Marcel Winatschek

Still Offline

I lived online—phone, laptop, gaming, everything that mattered. That’s where my actual life happened. But Germany, the country I physically inhabited, was stuck somewhere else entirely. Slow internet everywhere. Laws written for people who didn’t know what the internet was. Schools that didn’t teach digital literacy. Politicians who clearly didn’t understand, or didn’t care.

It was uncomfortable when friends from other countries would ask why our internet was so slow, or why you still had to go to an office to handle government business. Austria, Poland, Scandinavia—they’d all created digital ministries years before, treated it like real infrastructure. Germany hadn’t. The gap was obvious.

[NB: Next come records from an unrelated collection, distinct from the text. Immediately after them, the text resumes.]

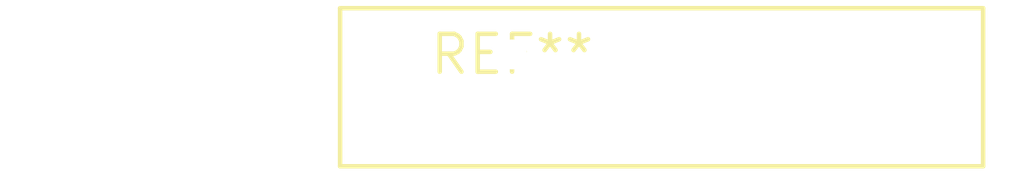
<source format=kicad_pcb>
(kicad_pcb (version 20240108) (generator pcbnew)

  (general
    (thickness 1.6)
  )

  (paper "A4")
  (layers
    (0 "F.Cu" signal)
    (31 "B.Cu" signal)
    (32 "B.Adhes" user "B.Adhesive")
    (33 "F.Adhes" user "F.Adhesive")
    (34 "B.Paste" user)
    (35 "F.Paste" user)
    (36 "B.SilkS" user "B.Silkscreen")
    (37 "F.SilkS" user "F.Silkscreen")
    (38 "B.Mask" user)
    (39 "F.Mask" user)
    (40 "Dwgs.User" user "User.Drawings")
    (41 "Cmts.User" user "User.Comments")
    (42 "Eco1.User" user "User.Eco1")
    (43 "Eco2.User" user "User.Eco2")
    (44 "Edge.Cuts" user)
    (45 "Margin" user)
    (46 "B.CrtYd" user "B.Courtyard")
    (47 "F.CrtYd" user "F.Courtyard")
    (48 "B.Fab" user)
    (49 "F.Fab" user)
    (50 "User.1" user)
    (51 "User.2" user)
    (52 "User.3" user)
    (53 "User.4" user)
    (54 "User.5" user)
    (55 "User.6" user)
    (56 "User.7" user)
    (57 "User.8" user)
    (58 "User.9" user)
  )

  (setup
    (pad_to_mask_clearance 0)
    (pcbplotparams
      (layerselection 0x00010fc_ffffffff)
      (plot_on_all_layers_selection 0x0000000_00000000)
      (disableapertmacros false)
      (usegerberextensions false)
      (usegerberattributes false)
      (usegerberadvancedattributes false)
      (creategerberjobfile false)
      (dashed_line_dash_ratio 12.000000)
      (dashed_line_gap_ratio 3.000000)
      (svgprecision 4)
      (plotframeref false)
      (viasonmask false)
      (mode 1)
      (useauxorigin false)
      (hpglpennumber 1)
      (hpglpenspeed 20)
      (hpglpendiameter 15.000000)
      (dxfpolygonmode false)
      (dxfimperialunits false)
      (dxfusepcbnewfont false)
      (psnegative false)
      (psa4output false)
      (plotreference false)
      (plotvalue false)
      (plotinvisibletext false)
      (sketchpadsonfab false)
      (subtractmaskfromsilk false)
      (outputformat 1)
      (mirror false)
      (drillshape 1)
      (scaleselection 1)
      (outputdirectory "")
    )
  )

  (net 0 "")

  (footprint "RV_Disc_D21.5mm_W5.3mm_P10mm" (layer "F.Cu") (at 0 0))

)

</source>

There was this conversation happening in startup circles about the obvious questions: Why can’t we do what other countries do? Why is our infrastructure so far behind? Why don’t schools teach this? Why doesn’t government treat it like it matters? Most Germans wanted this fixed. Most business people wanted it. The government wasn’t interested.

Years went on and nothing really caught up. Internet stayed slow. Schools still taught like the internet didn’t fundamentally exist. Government still moved at a 1990s pace. And you realized it wasn’t a technical problem at all—it was that the people making decisions didn’t live where the rest of us lived. They weren’t online. They couldn’t understand why any of it would matter.